Gardner, 3 Phil., 398; U.S. vs. Solito, 36 Phil., 785).
G. R. No. 31012, September 10, 1932

THE PEOPLE OF THE PHILIPPINE ISLANDS, PLAINTIFF AND APPELLEE, VS.


ESTELA ROMUALDEZ AND LUIS MABUNAY, DEFENDANTS AND APPELLANTS.

Estelita Romualdez altered the grades of Luis Mabunayin two of his bar examination booklets in
order for him to pass the bar examination. Court found Romualdez guilty as principal of the crime
of falsification on public documents under Article 300 (now 171) while Mabunay as a co-conspirator
or co principal under Art 301 (now 172)
Issue: WON the booklets are considered as public documents
Held: Yes, It is also contended that the examination papers which the defendant Estela Romualdez
altered were not public or official documents. That contention is likewise without merit. As stated by
her attorneys, the examination of candidates for admission to the bar is a judicial function. It cannot
therefore be maintained with any show of reason that the papers submitted by the candidates in the
course of the examination were not public and official documents, or that the alteration, under the
circumstances alleged in the information, of the grades given to such papers by the "correctors" was
not a crime. (In re Del Rosario, 52 Phil., 399, where this court refers to the falsification of his
examination papers as "the falsification of public documents"; People vs. Castro and Doe, 54 Phil.,
41, where the conviction of Castro for the falsification of his examination papers was affirmed.)
G.R. Nos. L-55683 & L-55903-04, February 22, 1982

PILAR S. LUAGUE, PETITIONER, VS. THE HONORABLE COURT OF APPEALS


AND PEOPLE OF THE PHILIPPINES, RESPONDENTS.

Pilar Luage, widow of Iluminado encasched and endorsed the treasury warrants issued by the
government representing the unpaid salary of the latter after his death. The said warrants were used
for the unpaid hospital bills, medication and burial expenses of Iluminado. Petitioner herein was
convicted of falsification of commercial documents which the CA affirmed.

Issue: WON there was falsification commited.

Held Yes, The Court of Appeals did not reject the petitioner's version, except in respect of the date
when the first paycheck was delivered. In affirming the decision of the trial court, the Court of
Appeals followed the simplistic procedure of applying literally the letter of the law, namely: there
was falsification because the petitioner "signed her husband's name in indorsing the treasury
warrants in question." The Court of Appeals failed to take into account the following facts: That the
petitioner signed her husband's name to the checks because they were delivered to her by no less
than her husband's district supervisor long after the husband's death which was known to the
supervisor; that she used the proceeds of the checks to pay for the expenses of her husband's last
illness and his burial; and that she believed that she was entitled to the money as an advance
payment for her husband's vacation and sick leave credits the money value of which exceeded the
value of the checks. In the light of these circumstances, We cannot ascribe criminal intent to the
petitioner. We sustain her claim that she acted in good faith.
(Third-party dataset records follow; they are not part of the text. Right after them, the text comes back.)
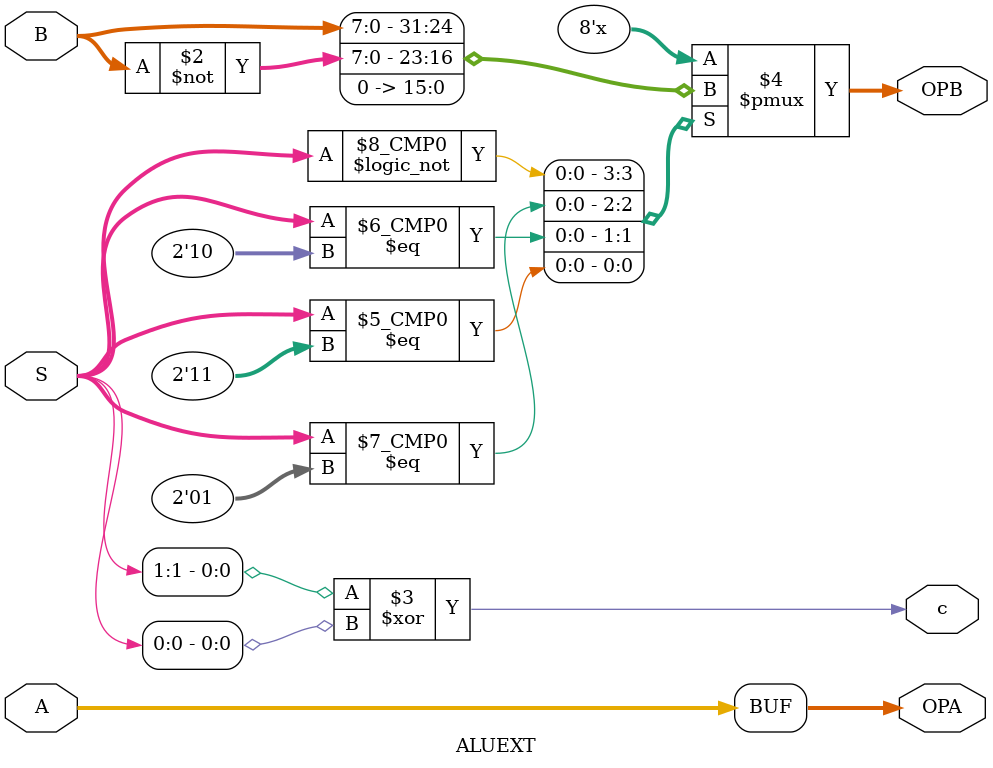
<source format=v>
module ALUEXT (
    input [7:0] A, //8 bit input
    input [7:0] B, //8 bit input
    input [1:0] S, // 2 bit input to transform 
    output [7:0] OPA,
    output reg [7:0] OPB,
    output c //Carry In
);
    always @(*) begin
        case (S)
            2'b00 : OPB = B;
            2'b01 : OPB = ~B; // Bitwise B
            2'b10 : OPB = 0;
            2'b11 : OPB = 0;
            default : OPB = B;
        endcase
    end

    assign OPA = A;
    assign c = S[1] ^ S[0]; // Y XOR Z to generate the +1 condition adder


endmodule

</source>
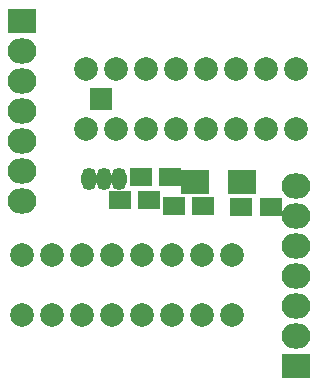
<source format=gbr>
G04 #@! TF.FileFunction,Soldermask,Top*
%FSLAX46Y46*%
G04 Gerber Fmt 4.6, Leading zero omitted, Abs format (unit mm)*
G04 Created by KiCad (PCBNEW 4.0.0-stable) date 17.06.2016 16:47:32*
%MOMM*%
G01*
G04 APERTURE LIST*
%ADD10C,0.100000*%
%ADD11R,2.432000X2.127200*%
%ADD12O,2.432000X2.127200*%
%ADD13C,2.000000*%
%ADD14R,1.900000X1.650000*%
%ADD15R,2.400000X2.000000*%
%ADD16O,1.299160X1.901140*%
%ADD17R,1.901140X1.901140*%
G04 APERTURE END LIST*
D10*
D11*
X124587000Y-102362000D03*
D12*
X124587000Y-99822000D03*
X124587000Y-97282000D03*
X124587000Y-94742000D03*
X124587000Y-92202000D03*
X124587000Y-89662000D03*
X124587000Y-87122000D03*
D13*
X122047000Y-82296000D03*
X122047000Y-77216000D03*
X119507000Y-82296000D03*
X119507000Y-77216000D03*
X124587000Y-77216000D03*
X124587000Y-82296000D03*
X116967000Y-77216000D03*
X116967000Y-82296000D03*
X114427000Y-77216000D03*
X111887000Y-77216000D03*
X109347000Y-77216000D03*
X106807000Y-77216000D03*
X114427000Y-82296000D03*
X111887000Y-82296000D03*
X109347000Y-82296000D03*
X106807000Y-82296000D03*
X103886000Y-92964000D03*
X103886000Y-98044000D03*
X106426000Y-92964000D03*
X106426000Y-98044000D03*
X101346000Y-98044000D03*
X101346000Y-92964000D03*
X108966000Y-98044000D03*
X108966000Y-92964000D03*
X111506000Y-98044000D03*
X114046000Y-98044000D03*
X116586000Y-98044000D03*
X119126000Y-98044000D03*
X111506000Y-92964000D03*
X114046000Y-92964000D03*
X116586000Y-92964000D03*
X119126000Y-92964000D03*
D14*
X109621000Y-88265000D03*
X112121000Y-88265000D03*
X119908000Y-88900000D03*
X122408000Y-88900000D03*
X116693000Y-88773000D03*
X114193000Y-88773000D03*
X111399000Y-86360000D03*
X113899000Y-86360000D03*
D15*
X119983000Y-86741000D03*
X115983000Y-86741000D03*
D11*
X101346000Y-73152000D03*
D12*
X101346000Y-75692000D03*
X101346000Y-78232000D03*
X101346000Y-80772000D03*
X101346000Y-83312000D03*
X101346000Y-85852000D03*
X101346000Y-88392000D03*
D16*
X108331000Y-86487000D03*
X107061000Y-86487000D03*
X109601000Y-86487000D03*
D17*
X108077000Y-79756000D03*
M02*

</source>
During the hearing, it was brought out that the government did not sustain any financial loss due to
the encashment of the checks because the petitioner's husband had accumulated vacation and sick
leaves the money value of which exceeded the value of the three paychecks and the value of the
checks was simply deducted from the money value of the leaves. This explains why the petitioner
was not convicted of estafa but of falsification only. While we do not mean to imply that if there is
no damage there can be no falsification, We do say that the absence of damage is an element to be
considered to determine whether or not there is criminal intent.